I woke the next morning wondering if it had been a dream. But when I walked into the kitchen and heard a wimper, I knew it had not been. I looked into the cooler and had to smile. Lakra came to my side and looked in too. I don’t think she smiled but she didn’t seem too annoyed. I patted the sweet dogs head and shook mine. Again, I asked myself, “what will I do with this?” Just as I did my cousin came into the kitchen. ”What ‘cha got there?” she asked as she looked over my shoulder. ”How adorable!” she shrieked when she saw him. ”Where did he come from?” I responded, “Amador”. ”Oh no.” she said, “when was he here?” And I told her the drop in/drop dog story. She laughed and said, “So like that train wreck. He brings things he saves for you to save.” And then, because my cousin is from California and should be a therapist, we broke into a litany of codependant themes and how abusive the whole thing was. Then I said, “shall we go look for a home for him?” ”Let’s just go to the beach”, my cousin said. ”And”, she continued enthusiastically, “Lets take the dogs!”

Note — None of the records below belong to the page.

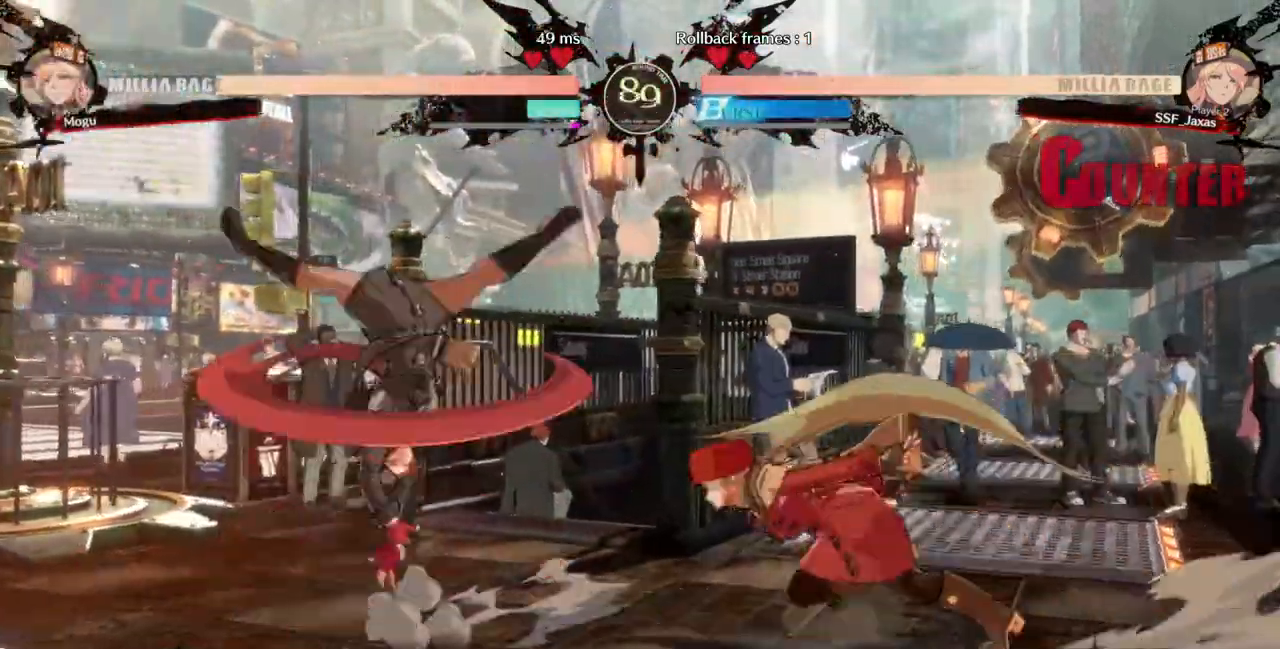
{"dt_ms": 500, "buttons": []}
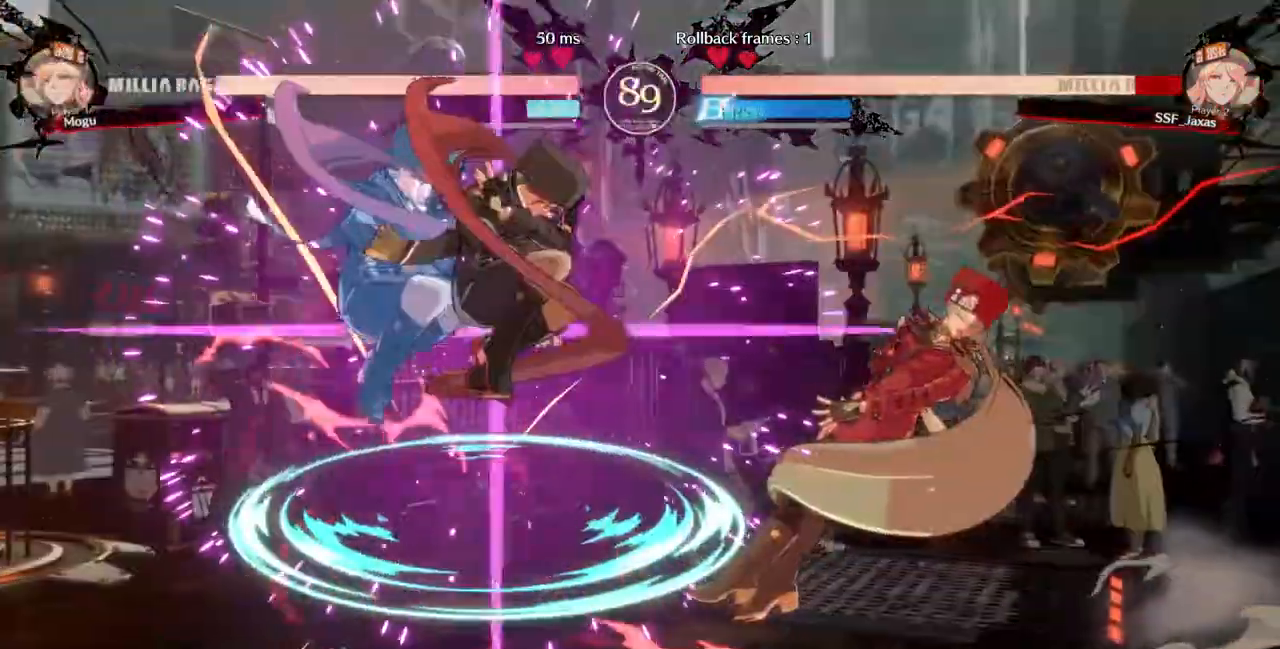
{"dt_ms": 500, "buttons": ["SQUARE", "TRIANGLE", "DPAD_DOWN", "DPAD_RIGHT"]}
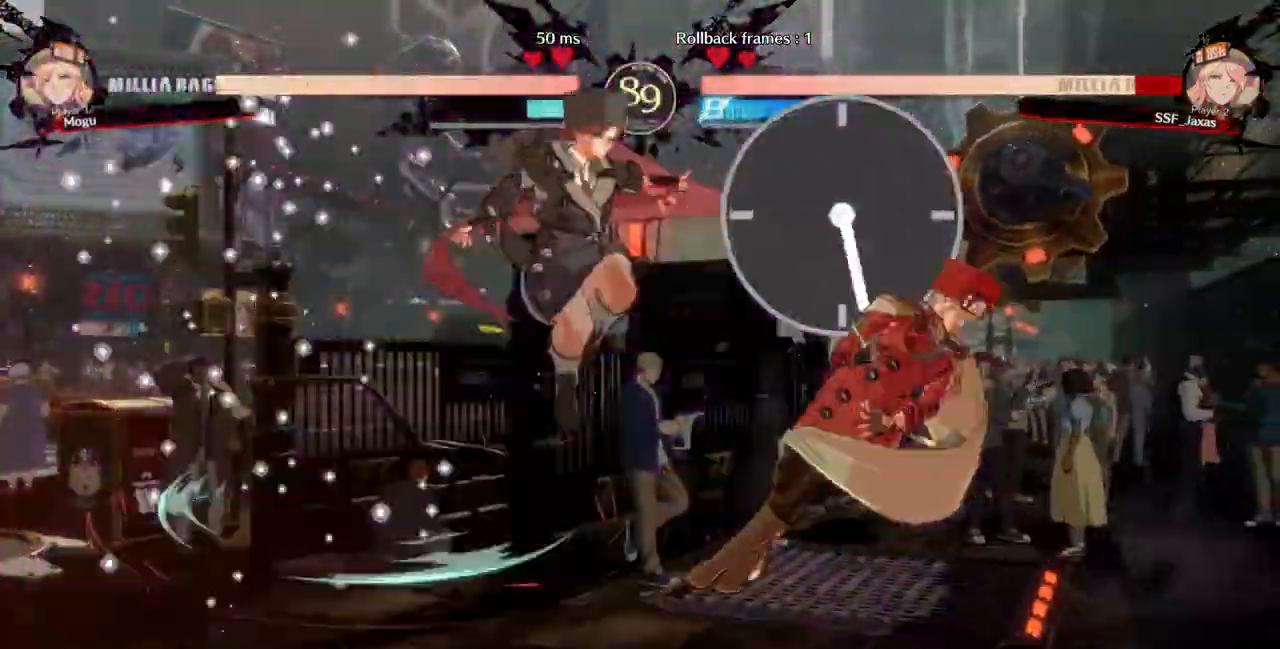
{"dt_ms": 500, "buttons": ["SQUARE", "TRIANGLE", "DPAD_DOWN", "DPAD_RIGHT"], "events": [[100, "DPAD_DOWN", "up"], [233, "DPAD_DOWN", "down"]]}
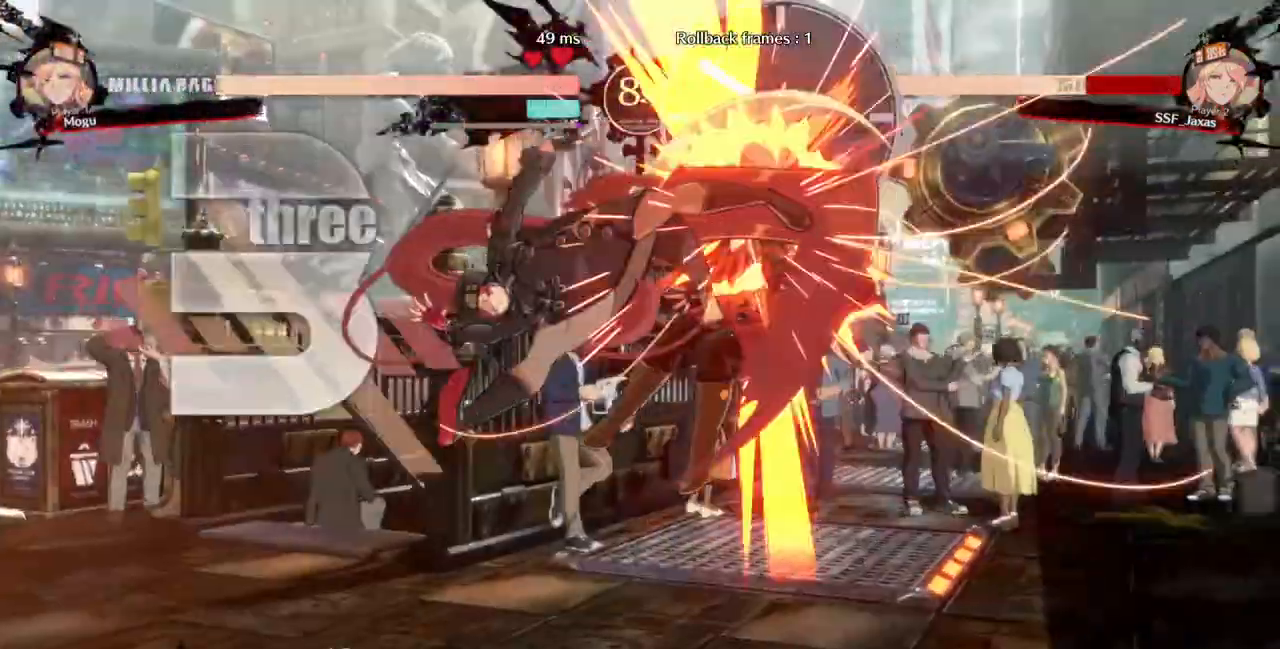
{"dt_ms": 500, "buttons": ["SQUARE", "TRIANGLE"]}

And for the next 4 days we played with this new dog. Lakra, my dog, got used to him, he got used to us and we started to love him. Twice Amador came by for “his dog” but he never took him. We knew he never would. He always threatened it but somehow he always forgot the dog after he bummed a few dollars or beers. Sad but that is the way it was. And then Megan had to leave. I was heartbroken, so was she and as much about leaving the dog as leaving me. ”What if I take him?” she asked me the day before she left over coffee. ”What?” I said. She continued, “Well, I could use a dog and I know my dad would help me with him and it would be so great to get him out of here. Too, if you keep him, A will never let you alone. It is just one more reason for him to harass you and get you to give him cash. You know that”, more phsychology and therapy talk. I actually loved it and appreciated it. At the end we were at the vet, getting him shots and looking for soft sided dog carriers. That might seem simple to you but this was Tulum 5 years ago before the southern beach road was paved and before you could get parmasian cheese at San Francisco or any sort of bread that was not white. This town has changed. But, in 24 hours we had just about everything. It was a miracle. I was so proud of my cousin. She would rescue this little guy and named him Diego.
When we got to the airport, they gave us a hard time but Megan wouldn’t back down. And the airline did, for a fee of course. She carried the little guy on the plane, waving at me and they were gone. I cried for more than the time it took me to get back to my house. Lakra was waiting, thank God. But I missed my cousin and that little puppy and was a little afraid of what would happen the next time Amador came by. But I knew he would have very little to threaten me with for awhile since Megan had rescued Diego.
Megan recently sent me a beautiful video of where she lives now in Oregon. She is a great photographer and the movie was a series of her photos from the new place she lives . One was of Diego who she now calls the best dog in the world. He gives both Megan and my uncle so much love it is hard to imagine how anyone ever abandoned him. And harder to imagine how I doubted it was right for Megan to take him to the states. And then I think of Amador and how, even though he did things with way less than loving intention, some good things came from his actions. It seems that with Diego, Megan and I proved that if you take things with love, love always comes, no matter what the intention. Choosing love creates more love. So, choose love.